Additional research conducted by Anchor found that 94 per cent of young people agree care is a suitable profession for a man but a quarter of men aged 16 to 25 (25%) say they would never consider becoming a carer. Nearly a third (31%) of young men said that was because they simply didn’t know enough about the job to be able to consider it.

Anda said she was proud to work in care and would encourage other young people to join the sector. ve always wanted to work for a charity.

“I think young people should consider care as a career because it’s a very versatile job. You do a lot of different things and are responsible for a wide range of activities.

“You learn a lot of new skills that you wouldn’t think at first were applicable, such as building links with the local community.

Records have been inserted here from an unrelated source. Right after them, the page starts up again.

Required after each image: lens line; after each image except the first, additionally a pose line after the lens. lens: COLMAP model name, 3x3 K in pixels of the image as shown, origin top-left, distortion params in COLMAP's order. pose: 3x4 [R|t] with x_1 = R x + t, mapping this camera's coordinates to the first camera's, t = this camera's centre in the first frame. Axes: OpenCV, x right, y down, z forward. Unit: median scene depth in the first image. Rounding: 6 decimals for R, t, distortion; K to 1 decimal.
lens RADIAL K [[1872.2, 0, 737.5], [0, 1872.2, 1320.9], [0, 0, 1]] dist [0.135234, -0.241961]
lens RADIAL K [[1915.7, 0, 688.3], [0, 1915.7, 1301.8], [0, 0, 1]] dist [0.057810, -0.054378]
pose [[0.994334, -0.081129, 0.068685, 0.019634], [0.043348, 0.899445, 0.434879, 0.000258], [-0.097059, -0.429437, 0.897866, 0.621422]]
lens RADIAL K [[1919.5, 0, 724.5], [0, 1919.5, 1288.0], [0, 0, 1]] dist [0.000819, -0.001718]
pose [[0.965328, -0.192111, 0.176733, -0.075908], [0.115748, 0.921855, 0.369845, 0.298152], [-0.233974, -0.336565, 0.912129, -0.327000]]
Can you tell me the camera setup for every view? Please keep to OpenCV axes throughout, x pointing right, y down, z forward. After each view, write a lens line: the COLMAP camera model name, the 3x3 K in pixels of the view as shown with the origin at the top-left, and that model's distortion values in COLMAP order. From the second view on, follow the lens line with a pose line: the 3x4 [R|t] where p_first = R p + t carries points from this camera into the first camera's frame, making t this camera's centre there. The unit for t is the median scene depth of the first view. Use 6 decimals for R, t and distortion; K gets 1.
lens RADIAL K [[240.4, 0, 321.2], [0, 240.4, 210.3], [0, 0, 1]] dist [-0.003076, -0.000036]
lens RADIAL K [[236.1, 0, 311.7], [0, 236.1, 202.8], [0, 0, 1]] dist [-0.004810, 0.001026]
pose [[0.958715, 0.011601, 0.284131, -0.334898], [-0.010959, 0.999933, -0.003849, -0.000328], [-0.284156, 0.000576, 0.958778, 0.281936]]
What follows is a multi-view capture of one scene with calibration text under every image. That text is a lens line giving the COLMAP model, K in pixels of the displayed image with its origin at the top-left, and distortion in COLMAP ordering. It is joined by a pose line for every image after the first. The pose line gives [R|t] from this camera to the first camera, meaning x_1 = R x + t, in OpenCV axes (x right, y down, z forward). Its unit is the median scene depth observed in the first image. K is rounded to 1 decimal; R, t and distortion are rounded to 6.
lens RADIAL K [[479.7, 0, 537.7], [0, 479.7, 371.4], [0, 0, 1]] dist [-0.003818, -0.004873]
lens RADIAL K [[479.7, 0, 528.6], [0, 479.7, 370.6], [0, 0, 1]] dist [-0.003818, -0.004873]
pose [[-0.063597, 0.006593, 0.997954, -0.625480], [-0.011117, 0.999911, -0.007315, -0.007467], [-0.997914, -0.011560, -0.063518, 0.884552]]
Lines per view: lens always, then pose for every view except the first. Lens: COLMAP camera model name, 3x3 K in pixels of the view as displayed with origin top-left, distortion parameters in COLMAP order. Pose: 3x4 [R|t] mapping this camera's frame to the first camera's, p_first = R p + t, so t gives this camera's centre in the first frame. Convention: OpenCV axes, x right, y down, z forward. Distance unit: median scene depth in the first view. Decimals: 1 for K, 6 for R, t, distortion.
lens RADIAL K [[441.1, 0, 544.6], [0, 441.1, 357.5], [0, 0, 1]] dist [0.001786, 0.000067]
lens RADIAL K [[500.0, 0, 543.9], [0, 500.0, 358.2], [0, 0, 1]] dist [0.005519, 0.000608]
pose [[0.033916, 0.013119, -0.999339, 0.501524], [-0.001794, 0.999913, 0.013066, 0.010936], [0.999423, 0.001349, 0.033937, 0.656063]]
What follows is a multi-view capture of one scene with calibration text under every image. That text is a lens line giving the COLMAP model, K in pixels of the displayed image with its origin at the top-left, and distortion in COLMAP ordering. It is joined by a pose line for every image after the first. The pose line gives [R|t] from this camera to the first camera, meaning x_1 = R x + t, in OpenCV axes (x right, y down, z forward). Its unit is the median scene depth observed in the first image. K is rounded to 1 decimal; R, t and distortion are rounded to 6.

 “I love working the residents and enjoy spending time with old people, ensuring they are looked after and stimulated through meaningful activity. I know I am helping improve their lives.”

She added that society had to address the workforce timebomb otherwise older people of the future faced a life without care.

Anda said: “The care sector needs to attract a wider range of staff: young and old, and we need more men to consider care as a potential career – particularly as men are living longer. Our workforce should reflect the diversity of our customers.

“Anchor is creating 1,000 new jobs across the south east, ranging from care assistants through to managerial positions at our new developments. We offer extensive training and promotion prospects that we hope will continue to encourage people to consider joining and staying in the care workforce.”